> [PASSAGE SHOWN]:
*** Block opens ***
The good people of Montana don't want yuppies from California coming by the thousands to tell them how to do things either.
Adam Smith taught us that cultural values evolve over time into something better and more appropriate than government can impose from above through law.
Maybe it is time for the Muslim world to evolve and embrace something better--but that doesn't mean it should be imposed on them from above through law. . . . and yet there we were having them write a constitution for themselves under occupation.
It worked in Japan, kinda.
It worked in Japan, kinda.
After two nukes showed that no more shit would be taken, yeah.
Not that I'm discounting such a suggestion.
I think it's safe to say nearly every middle eastern country already has their cultural values opposed from the top down. You really can't just assume, "that's what's here now, so it must be what they want" any more today than you could twenty years ago, or a hundred.
It's much more complicated than that. Suffice it to say, the Muslim world has been struggling with modernity since they were introduced to mass media and world travel, all of which came to a head at the end of the '80s. Islamist fundamentalism can actually be seen as a reactionary movement against modernity.
http://tinyurl.com/mk3faez
Americans used to have serious arguments about whether it was possible for a man to rape his wife as recently as 30-40 years ago.
Regardless, much of Darwin is rooted in Adam Smith's observations, and Adam Smith's observations about social adaptation being superior to and more complicated than anything imposed from the top down by way of the nation state remain as valid after Darwin as they were before Darwin. Think Theory of Moral Sentiments rather than Wealth of Nations
Think of it this way: If religion is a social adaptation, like language and taboos, then Islam predominated where it did because it served some purpose for those people in their historical, social, and cultural environments--better than other alternatives. If they wish to adapt Islam, they'll probably do so within the context of Islam.
You might know the gubernatorial race here in Montana is between a blue dog incumbent and a transplanted Rick Scott Lite. There's also an unserious Libertarian guy running, who seems to have not even left his property since he filed, so I expect to vote for him. Actually, he might get more votes than he thinks he will, as a third of our voters are independents, and Johnson/Weld will probably gain some traction here.
No California yuppies to choose from on the ticket?
What's the matter, don't the people of Montana want them some California style democracy?
The British sent troops to Nigeria, Kenya, and Sudan with the clear intention of stamping out slavery at its source. Same thing happened to them that happened to us in Vietnam and Iraq. Find me an American style liberal executive who lost a war, and I'll find you someone who blames a fiscally conservative legislature for refusing to give them the troops and funds they needed to win. Find me an American style conservative executive who lost a war, and I'll find you someone who . . . blames a legislature for refusing to give them the troops and funds they needed to win.
*** Block closes ***
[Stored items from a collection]
*** Block opens ***
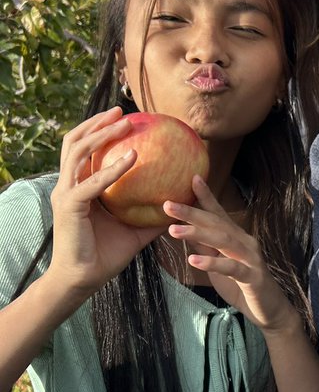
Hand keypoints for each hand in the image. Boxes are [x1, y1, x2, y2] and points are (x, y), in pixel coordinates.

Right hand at [48, 109, 164, 300]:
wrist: (84, 280)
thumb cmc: (106, 256)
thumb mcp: (136, 231)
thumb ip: (152, 215)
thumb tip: (181, 203)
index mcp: (78, 188)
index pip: (84, 150)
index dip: (99, 130)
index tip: (124, 118)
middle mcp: (68, 186)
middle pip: (75, 142)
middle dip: (97, 122)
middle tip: (122, 111)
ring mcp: (65, 194)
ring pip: (78, 152)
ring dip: (102, 135)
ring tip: (125, 124)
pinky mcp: (69, 206)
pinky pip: (93, 183)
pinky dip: (112, 169)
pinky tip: (133, 158)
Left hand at [164, 177, 298, 333]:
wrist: (269, 310)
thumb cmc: (243, 286)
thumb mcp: (219, 265)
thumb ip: (206, 248)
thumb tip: (186, 232)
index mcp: (236, 238)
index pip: (219, 213)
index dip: (206, 196)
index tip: (192, 178)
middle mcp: (245, 242)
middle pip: (216, 223)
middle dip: (192, 212)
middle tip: (168, 205)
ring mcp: (250, 258)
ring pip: (223, 241)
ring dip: (197, 234)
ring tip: (174, 230)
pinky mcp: (252, 277)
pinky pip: (231, 268)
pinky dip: (212, 263)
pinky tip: (194, 261)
*** Block closes ***
> [WORK ORDER A]:
Answer these questions using the forum discussion:
(i) What share of Montana's voters are independents?
(ii) Which Adam Smith work should readers think of rather than Wealth of Nations?
(iii) To which three countries did the British send troops?
> [WORK ORDER B]:
Repeat word for word the part of the forum discussion from "The good people" up to and including "such a suggestion.".

> [TASK RESPONSE A]:
(i) A third
(ii) Theory of Moral Sentiments
(iii) Nigeria, Kenya, and Sudan

> [TASK RESPONSE B]:
The good people of Montana don't want yuppies from California coming by the thousands to tell them how to do things either.
Adam Smith taught us that cultural values evolve over time into something better and more appropriate than government can impose from above through law.
Maybe it is time for the Muslim world to evolve and embrace something better--but that doesn't mean it should be imposed on them from above through law. . . . and yet there we were having them write a constitution for themselves under occupation.
It worked in Japan, kinda.
It worked in Japan, kinda.
After two nukes showed that no more shit would be taken, yeah.
Not that I'm discounting such a suggestion.